Department officials heard some “some things that we liked and that we hadn’t heard before,” and will discuss them further, said David Bergeron, acting deputy assistant education secretary for policy, planning and innovation in the Office of Postsecondary Education, in an interview at the meeting. He declined to say which points had caught his attention.
Republicans may seek to soften the rule either by negotiating with the administration on its other goals, such as expanded early childhood education, or by advancing legislation to revoke some of or the entire proposal, Price said. Either approach will present a challenge, he said.
“It’s unclear whether Republicans can bring gainful employment to the horse-trading block,” Price said. “It’s an uphill battle for them to get legislative proposals past a Democratic Senate filibuster or a presidential veto.”
While Republicans are more sensitive to for-profit colleges’ concerns about regulation, the industry must still show that its programs are worthy of government support, said Harris Miller, president and chief executive officer of the Association of Private Sector Colleges and Universities in Washington. Some Republicans have called for widespread budget cuts that might affect the Pell Grant program, he said. For-profit colleges received about $7.3 billion in student Pell Grant aid in the 2009-2010 academic year, according to the Education Department.
“We have to show that taxpayers and students are getting a good return on their investments, particularly if budget control and spending control become a central theme,” Miller said.
Education companies are particularly concerned about the expiration of the law that has eased the “90/10 rule” for two years, Miller said. Companies got the relief because of the abrupt increase in aid that became available to students as the Obama administration expanded the Pell Grant program, pushing many for-profit colleges close to the 90 percent limit, he said.
“We’re asking for another year of extension to create time for the marketplace to adjust and stay compliant,” Miller said. Companies that violate the 90/10 rule two years in a row can lose access to government aid.
Senator Tom Harkin, the Iowa Democrat who heads the Senate education committee, has commissioned a government probe of for-profit colleges and held three hearings on their sales tactics, use of government funds and program quality. Harkin has scheduled a fourth hearing in December that will likely scrutinize enrollments of military personnel, said Jeff Silber, an analyst with BMO Capital Markets in New York, in a note to clients yesterday.
Federal spending on veterans’ education will more than double this year to $9.6 billion from $4.2 billion in 2009, according to the U.S. Department of Veterans Affairs.
Harkin said Sept. 30 he’s planning “legislative changes” for the education industry. Republicans will now likely block those efforts, said Robert Froehlich, chief investment strategist at Hartford Financial Services Group Inc.
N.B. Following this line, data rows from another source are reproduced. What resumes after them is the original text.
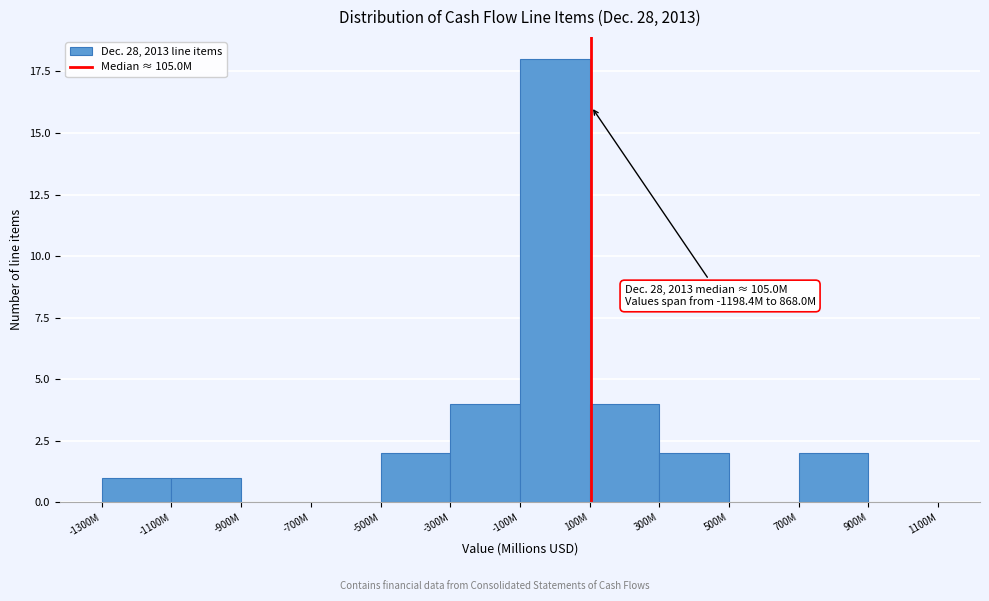

Reading right to left, transcribe all the data shown in this chart.

900M=0	700M=2	500M=0	300M=2	100M=4	-100M=18	-300M=4	-500M=2	-700M=0	-900M=0	-1100M=1	-1300M=1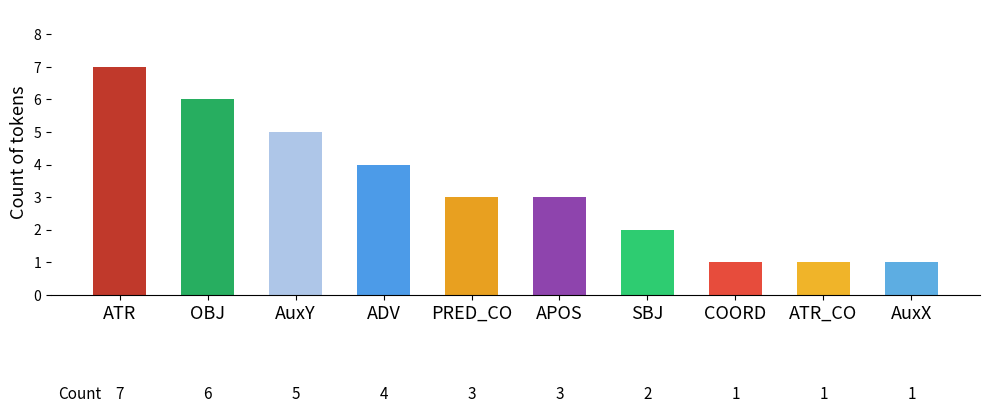

What is the label of the 10th bar from the left?

AuxX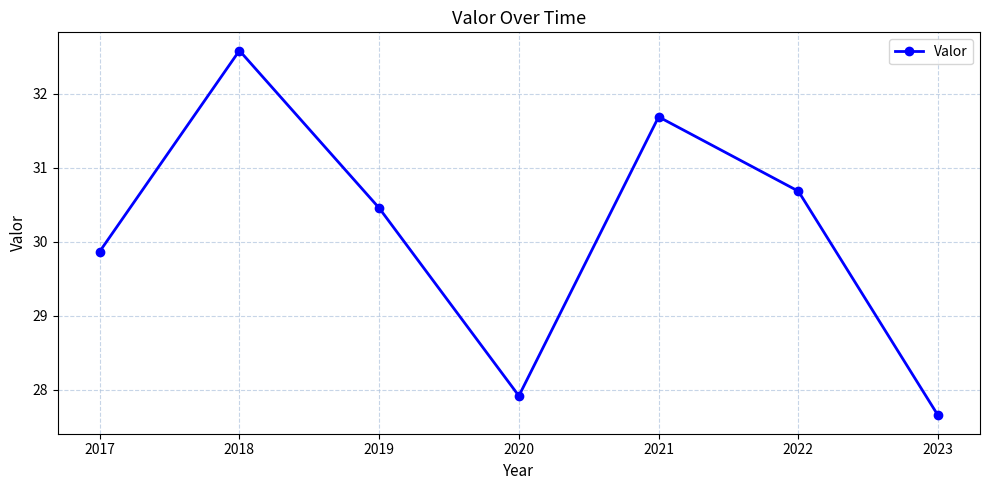

The chart shows a value of 49.2 at 2020. True or false?

False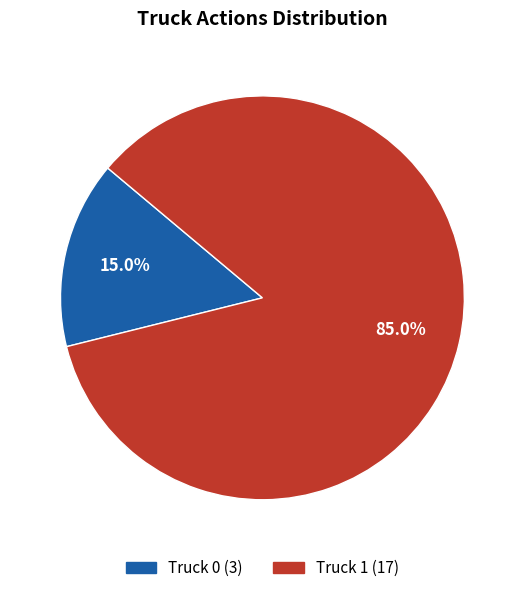

How many slices are in this pie chart?

2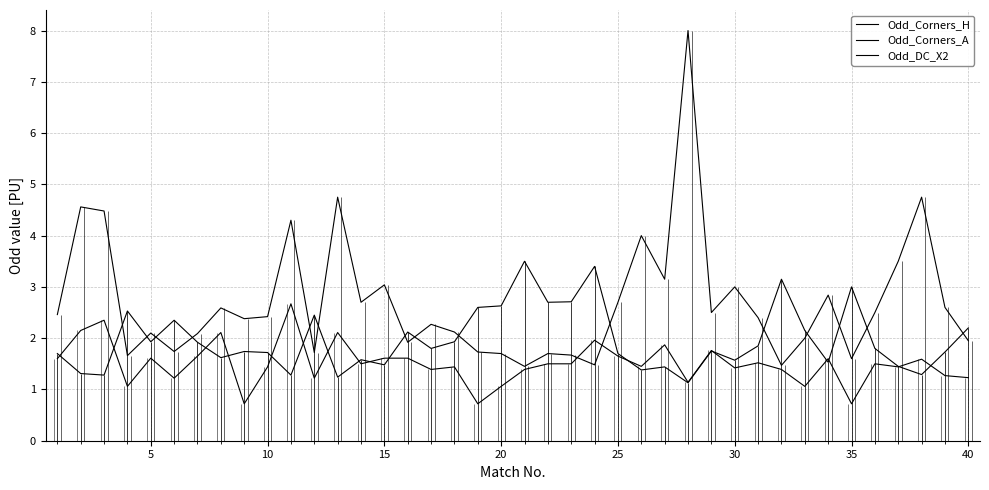

At how many categories does at least one series exceed 5?

1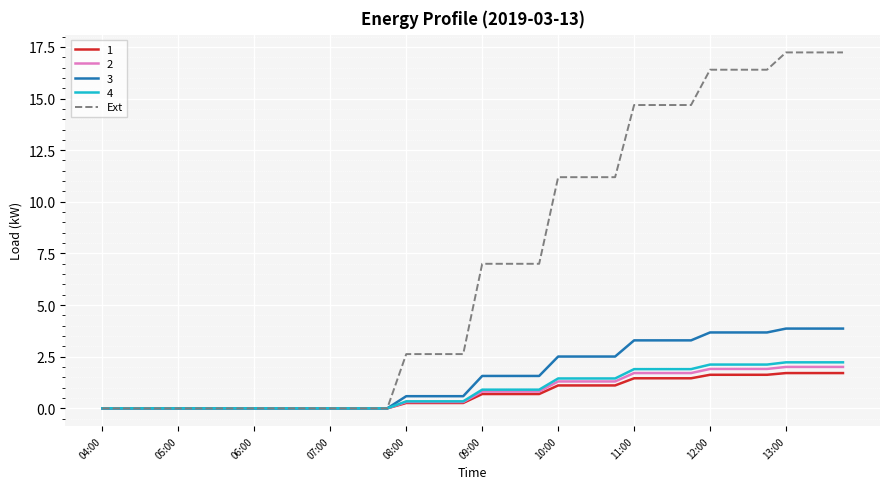

How many series are shown in this chart?

5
Hartford’s mutual funds unit manages about $95 billion.
Democrats “wanted to figure out some way of congressional control and oversight of that industry,” he said yesterday in a telephone interview. “There is no way that happens with Republicans controlling the House, so that industry has really got to be popping the champagne bottles.”
While Democrats retained control of the Senate, Republicans on the Senate education committee have criticized Harkin’s scrutiny. Senator Mike Enzi of Wyoming, the highest ranking Republican on the committee, walked out of a September hearing saying Harkin was determined to “beat up” on for-profit colleges. Republican Senator John McCain of Arizona, who was re-elected Nov. 2, also walked out of the hearing.